Here is a simple instance of an event representing weather data:
Event(
entities={"location": "Warsaw"},
event_type="weather",
time="2020-01-01T16:39:57+00:00",
attrs={
"temperature": 10.0, # Numeric value
"weather_conditions": ['sunny', 'windy', 'clear'], # List of strings
"precipitation_type": "none", # String
"wind_data": {"speed": 5.0, "direction": "NW"}, # Dictionary with numeric and string values
},
)
Attribute Data Types
The attrs
parameter in an event is a dictionary that can hold a variety of different data types. Each type of data corresponds to a specific attribute type:
- Boolean: A binary value, true or false.
- Numeric: A floating-point number.
- Integer: An integer value.
- String: A sequence of characters.
- Dictionary: A collection of key-value pairs.
- Dictionary with Numeric Values (MapNum): A dictionary where keys are strings and values are numeric.
- Dictionary with String Values (MapStr): A dictionary where both keys and values are strings.
- List of Booleans (VecBool): A list containing boolean values.
- List of Numeric Values (VecNum): A list containing floating-point numbers.
- List of Integers (VecInt): A list containing integer values.
- List of Strings (VecStr): A list containing string values.
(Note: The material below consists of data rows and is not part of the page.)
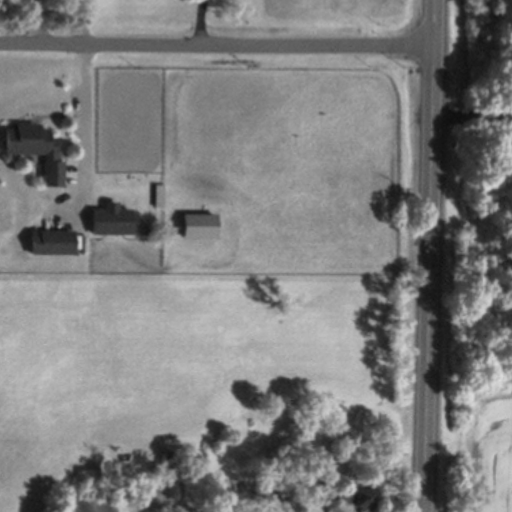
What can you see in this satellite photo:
crop: (338, 13)
road: (200, 21)
road: (84, 22)
road: (217, 44)
road: (473, 114)
road: (85, 148)
building: (34, 149)
building: (35, 149)
building: (158, 195)
building: (111, 219)
building: (111, 219)
building: (199, 225)
building: (51, 241)
building: (50, 242)
road: (430, 256)
crop: (490, 454)
building: (362, 497)
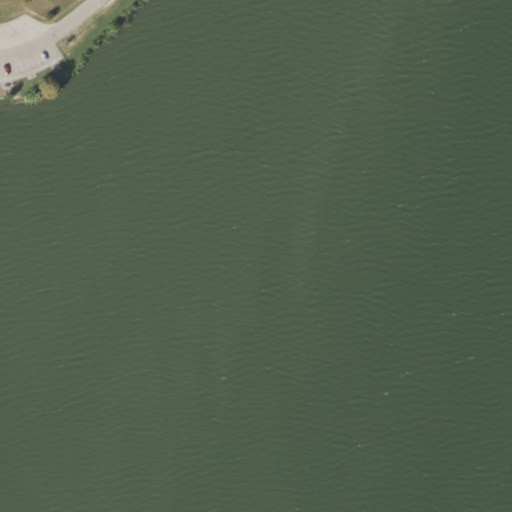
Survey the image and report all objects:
road: (51, 36)
parking lot: (24, 43)
park: (256, 256)
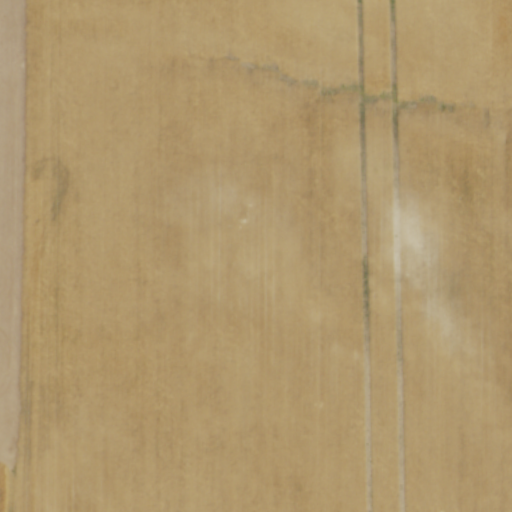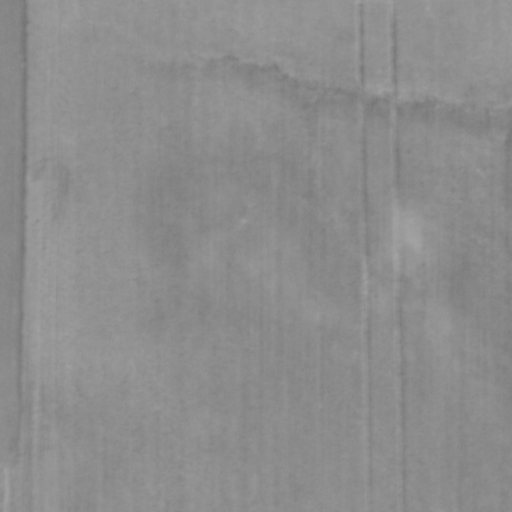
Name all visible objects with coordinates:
crop: (255, 256)
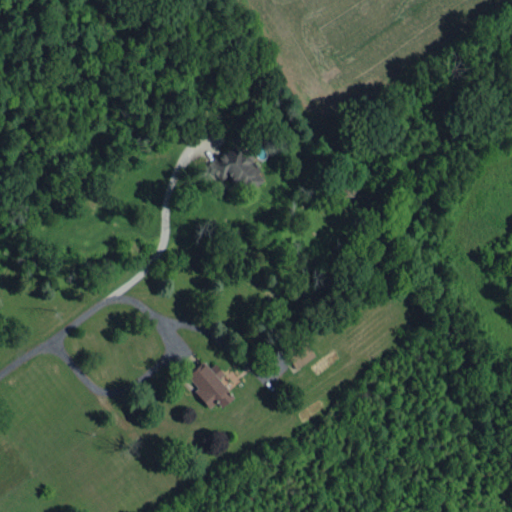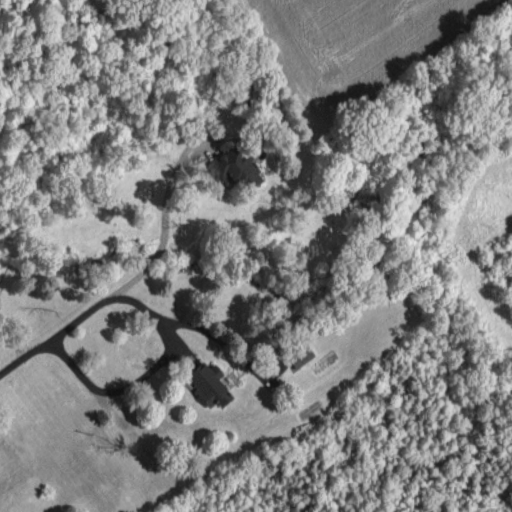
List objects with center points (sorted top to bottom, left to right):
building: (235, 168)
road: (164, 227)
road: (53, 334)
building: (296, 353)
road: (146, 372)
building: (208, 383)
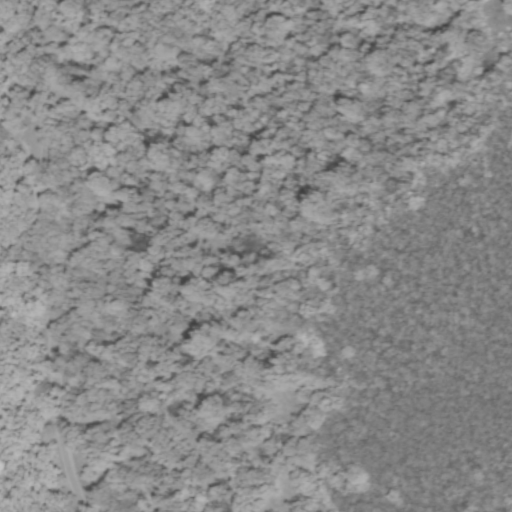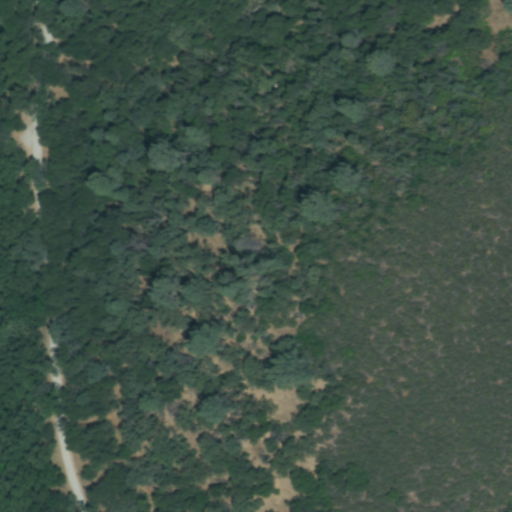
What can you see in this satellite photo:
road: (32, 257)
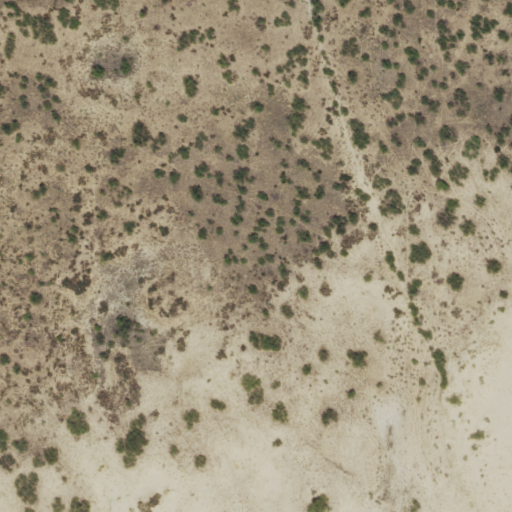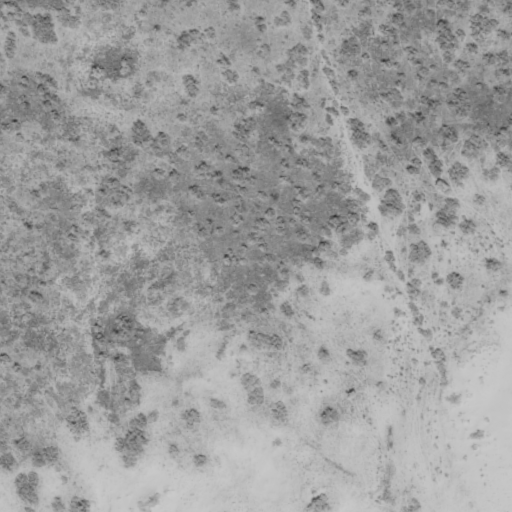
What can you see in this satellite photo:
road: (335, 115)
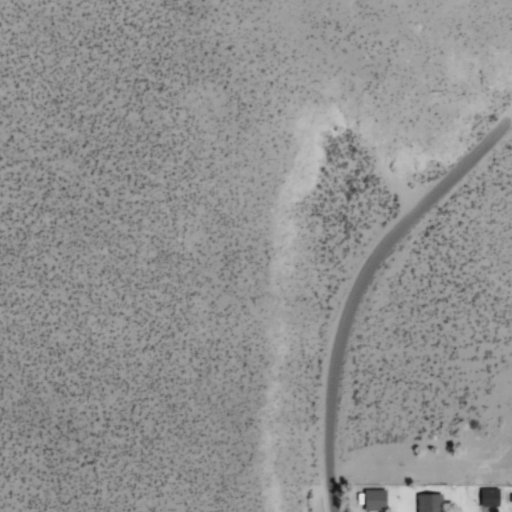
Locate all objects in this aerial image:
road: (499, 138)
road: (359, 310)
building: (487, 497)
building: (373, 500)
building: (374, 501)
building: (428, 503)
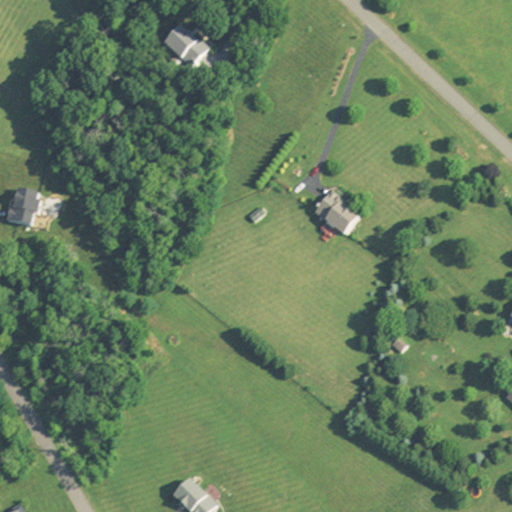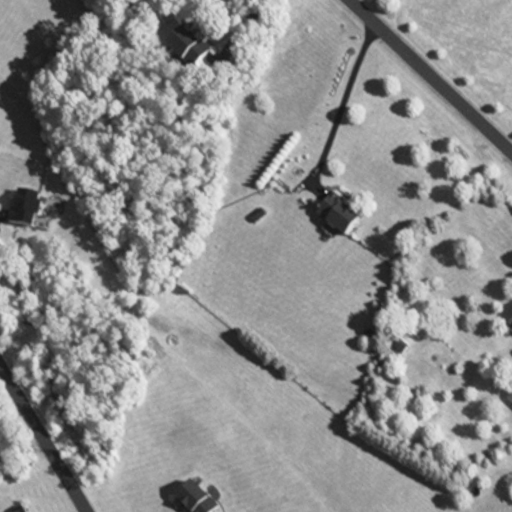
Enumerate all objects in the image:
road: (238, 32)
building: (196, 49)
road: (425, 79)
road: (341, 103)
building: (33, 211)
building: (347, 218)
road: (42, 439)
building: (200, 500)
building: (29, 511)
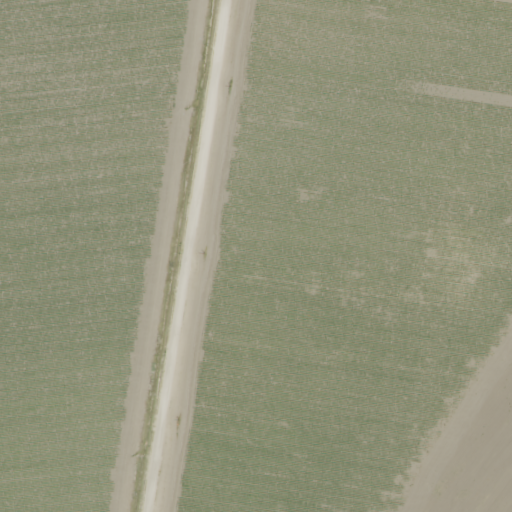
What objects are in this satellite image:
road: (192, 256)
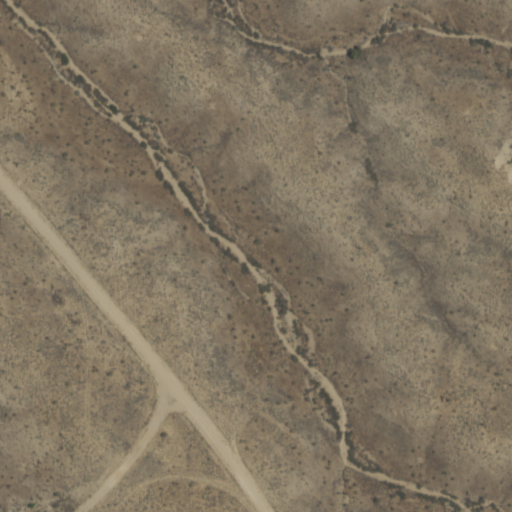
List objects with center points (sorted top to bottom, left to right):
road: (119, 354)
road: (117, 461)
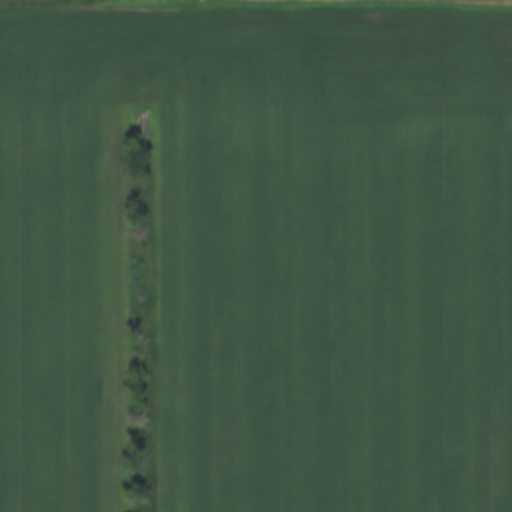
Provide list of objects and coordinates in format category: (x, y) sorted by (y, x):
road: (256, 19)
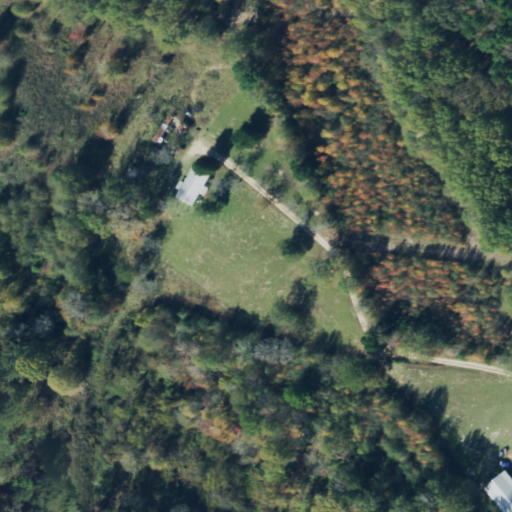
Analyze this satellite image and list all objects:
building: (195, 183)
building: (501, 491)
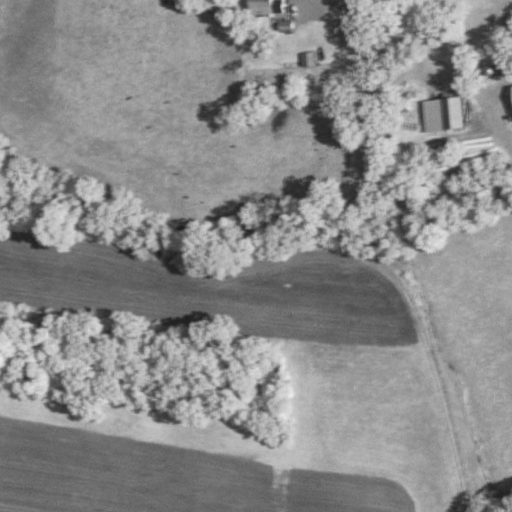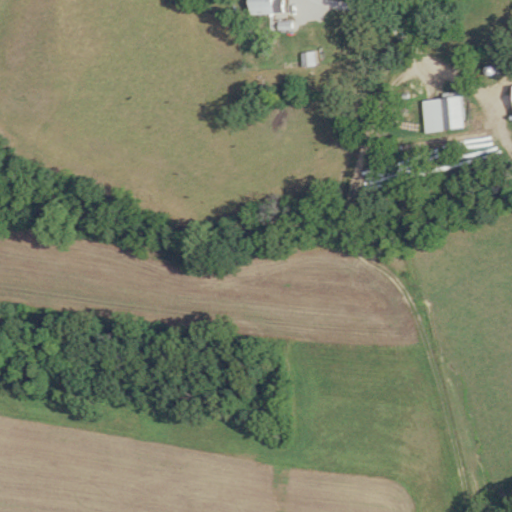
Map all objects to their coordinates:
building: (260, 6)
road: (408, 40)
building: (307, 58)
building: (442, 113)
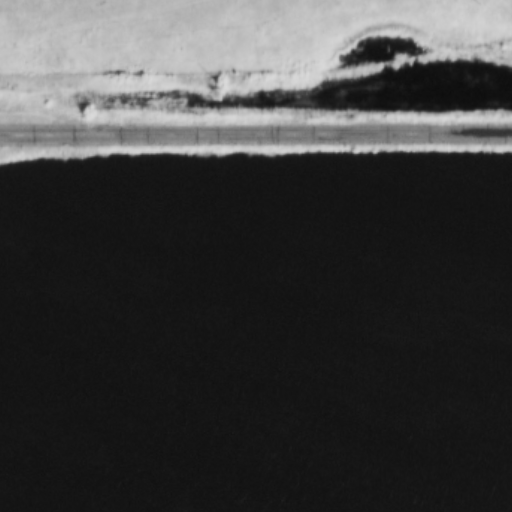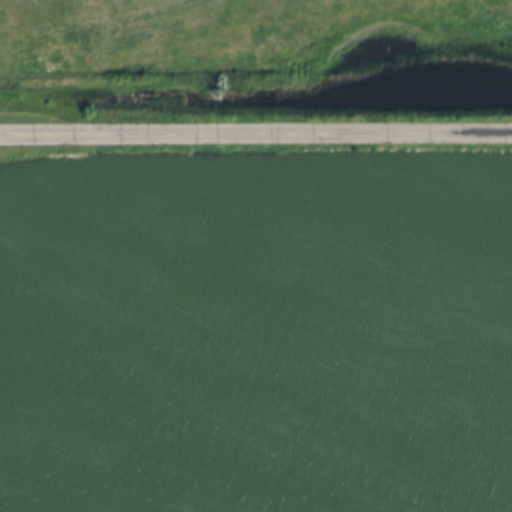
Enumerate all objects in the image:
road: (255, 129)
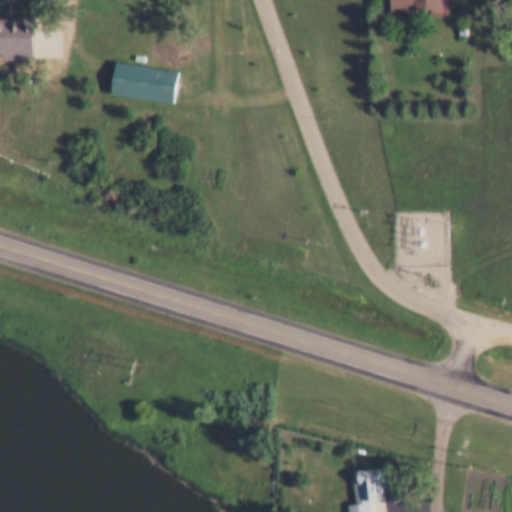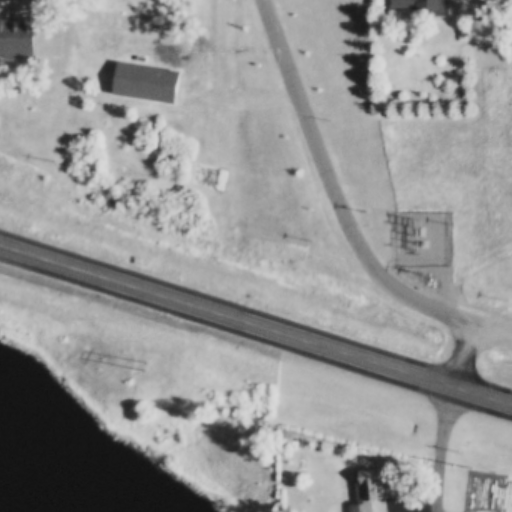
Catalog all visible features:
building: (431, 1)
building: (419, 5)
building: (455, 19)
building: (12, 27)
building: (19, 44)
building: (136, 71)
building: (149, 83)
road: (336, 187)
power substation: (414, 225)
road: (256, 319)
road: (492, 323)
road: (461, 349)
road: (442, 450)
building: (356, 482)
building: (368, 490)
building: (468, 507)
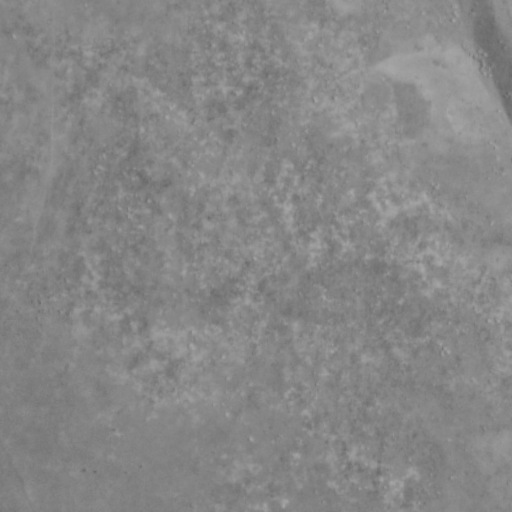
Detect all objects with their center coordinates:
road: (216, 227)
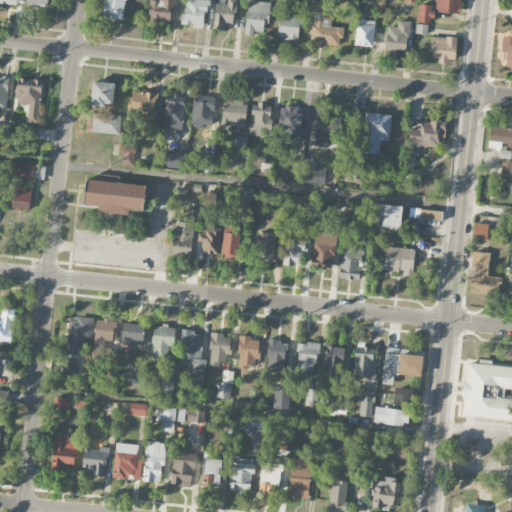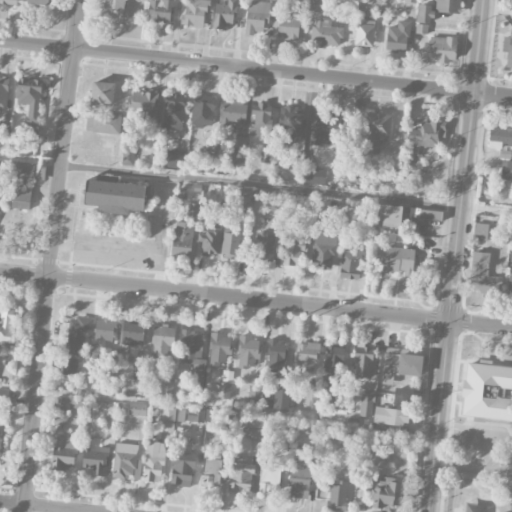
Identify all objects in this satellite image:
building: (114, 9)
building: (160, 10)
building: (194, 13)
building: (424, 13)
building: (224, 14)
building: (256, 16)
building: (289, 27)
building: (364, 33)
building: (325, 34)
building: (398, 37)
building: (443, 48)
road: (255, 70)
building: (3, 92)
building: (102, 93)
building: (29, 97)
building: (143, 106)
building: (202, 111)
building: (173, 112)
building: (233, 113)
building: (261, 120)
building: (106, 123)
building: (289, 125)
building: (325, 126)
building: (4, 131)
building: (374, 132)
building: (30, 133)
building: (426, 134)
building: (500, 137)
building: (238, 153)
building: (128, 156)
building: (175, 159)
road: (467, 161)
building: (208, 163)
building: (26, 170)
building: (353, 173)
building: (313, 176)
road: (255, 183)
building: (114, 196)
building: (21, 198)
building: (243, 202)
building: (193, 211)
building: (423, 215)
building: (387, 216)
building: (480, 231)
building: (182, 240)
building: (230, 246)
building: (264, 247)
building: (324, 247)
building: (293, 253)
road: (50, 255)
building: (399, 260)
building: (350, 263)
building: (483, 274)
road: (224, 296)
building: (6, 324)
road: (481, 325)
building: (77, 334)
building: (132, 334)
building: (103, 341)
building: (219, 349)
building: (248, 352)
building: (193, 354)
building: (276, 355)
building: (307, 357)
building: (333, 360)
building: (363, 361)
building: (401, 365)
building: (69, 366)
building: (225, 386)
building: (166, 388)
building: (325, 389)
building: (486, 391)
building: (486, 391)
building: (3, 397)
building: (402, 397)
building: (281, 398)
road: (140, 402)
building: (61, 404)
building: (366, 404)
building: (338, 405)
building: (137, 409)
building: (181, 415)
building: (195, 416)
building: (391, 416)
road: (439, 417)
building: (167, 419)
building: (254, 429)
building: (64, 451)
road: (512, 458)
building: (94, 459)
building: (126, 462)
building: (153, 462)
building: (182, 467)
building: (211, 471)
building: (241, 475)
building: (269, 478)
building: (300, 478)
building: (386, 494)
building: (336, 496)
road: (48, 506)
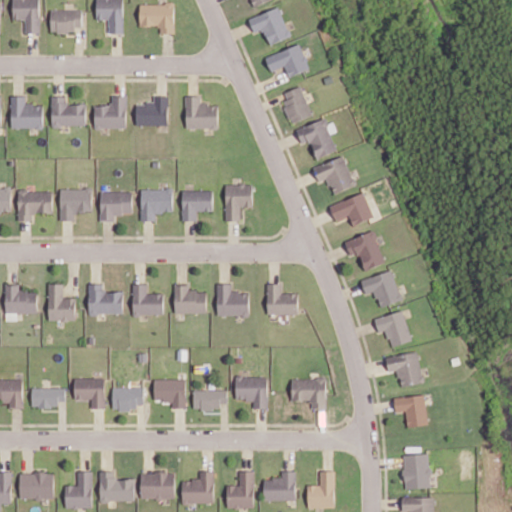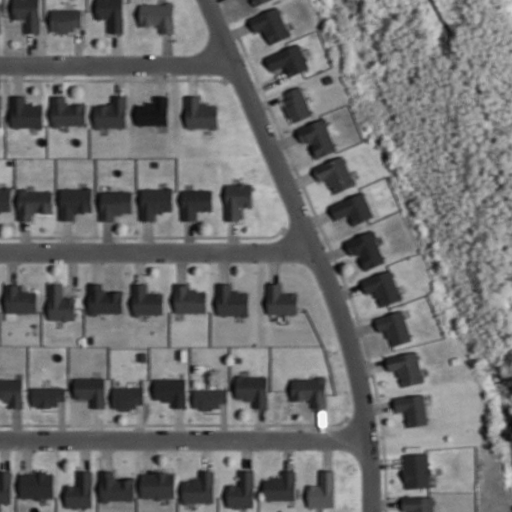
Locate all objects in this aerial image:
building: (258, 2)
building: (27, 13)
building: (111, 14)
building: (158, 16)
building: (66, 20)
building: (0, 23)
building: (271, 24)
building: (289, 60)
road: (115, 64)
building: (296, 103)
building: (0, 109)
building: (153, 111)
building: (68, 112)
building: (26, 113)
building: (112, 113)
building: (201, 113)
building: (318, 137)
building: (336, 173)
building: (5, 199)
building: (238, 199)
building: (75, 201)
building: (156, 202)
building: (196, 202)
building: (34, 203)
building: (115, 203)
building: (353, 208)
road: (155, 245)
road: (311, 249)
building: (366, 249)
building: (383, 287)
building: (105, 299)
building: (189, 299)
building: (147, 300)
building: (232, 300)
building: (281, 300)
building: (19, 301)
building: (60, 303)
building: (394, 327)
building: (406, 367)
building: (253, 389)
building: (91, 390)
building: (310, 390)
building: (11, 391)
building: (171, 391)
building: (47, 396)
building: (128, 397)
building: (209, 398)
building: (413, 408)
road: (182, 438)
building: (417, 470)
building: (37, 484)
building: (158, 484)
building: (5, 486)
building: (281, 486)
building: (116, 487)
building: (199, 488)
building: (80, 491)
building: (242, 491)
building: (323, 491)
building: (418, 503)
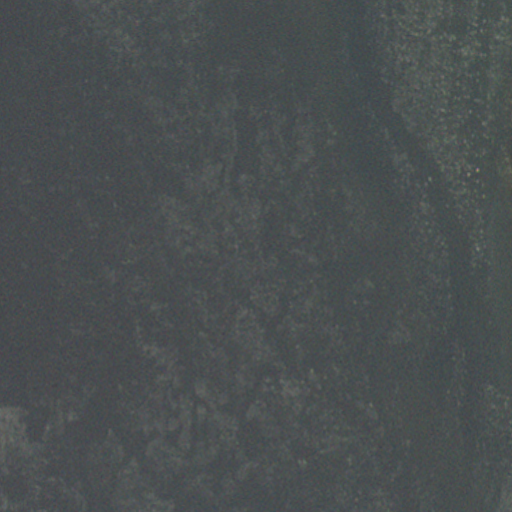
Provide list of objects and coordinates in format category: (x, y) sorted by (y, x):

- Date: A specific date, without a time component.
- DateTime: A specific date and time.
- Nested Dictionary (Nested Map): A dictionary within another dictionary, enabling the creation of complex and nested data structures.
Let's create a more comprehensive example of a weather event that uses all the possible attribute types, including a deeply nested attribute:
Event(
entities={"Location": "Warsaw"},
event_type="weather",
time="2020-01-01T16:39:57+00:00",
attrs={
"temperature": 10.0, # Numeric value
"weather_conditions": ['sunny', 'windy', 'clear'], # List of strings
"precipitation_type": "none", # String
"wind_data": { # Dictionary with nested data
"speed": 5.0, # Numeric value
"direction": "NW", # String
"gusts": { # Nested dictionary with numeric values (MapNum)
"morning": 7.0,
"afternoon": 10.0,
"evening": 5.0,
}
},
"forecast_data": { # Nested dictionary with list of numeric values (for future predictions)
"next_temperatures": [11.0, 12.0, 10.5, 11.0, 10.0], # List of numeric values
"next_conditions": ["cloudy", "cloudy", "sunny", "sunny", "rain"], # List of strings
},
"sensor_status": { # Dictionary with string values
"sensor1": "active",
"sensor2": "inactive"
},
},
)
This example provides a more sophisticated structure of weather data that uses all possible attribute types, including deeply nested data structures.
Consistent Attribute Type Schema in Feature Express
In traditional databases and data structures, we typically define a schema, which is a structure defining how data is organized. The schema typically contains information about tables, fields, data types, and relationships between tables.
In Feature Express, we introduce a dynamic yet consistent approach to handle schema for events. It allows you to flexibly add new attributes to each event type on the fly, which is akin to dynamically adding new columns to a table in a traditional database. This dynamic flexibility can be exceptionally beneficial when dealing with real-world data, which is often messy and evolves over time.
However, with this flexibility comes the responsibility of maintaining data consistency, especially when it comes to data types of each attribute. Once an attribute is defined for a particular event type, its data type should remain consistent across all instances of that event type. For example, if you've defined an attribute temperature
as a float for the event type weather
, all weather
events should maintain temperature
as a float.
This attribute consistency is crucial for machine learning and data science work, as inconsistent data types can lead to bugs and confusion in downstream processing, model training, and inference.
In summary, Feature Express introduces a flexible schema that allows you to dynamically add new attributes to each event type, while maintaining consistent data types for existing attributes. This characteristic supports the robust and dynamic nature of real-world data while ensuring data consistency, which is essential for reliable machine learning and data science operations.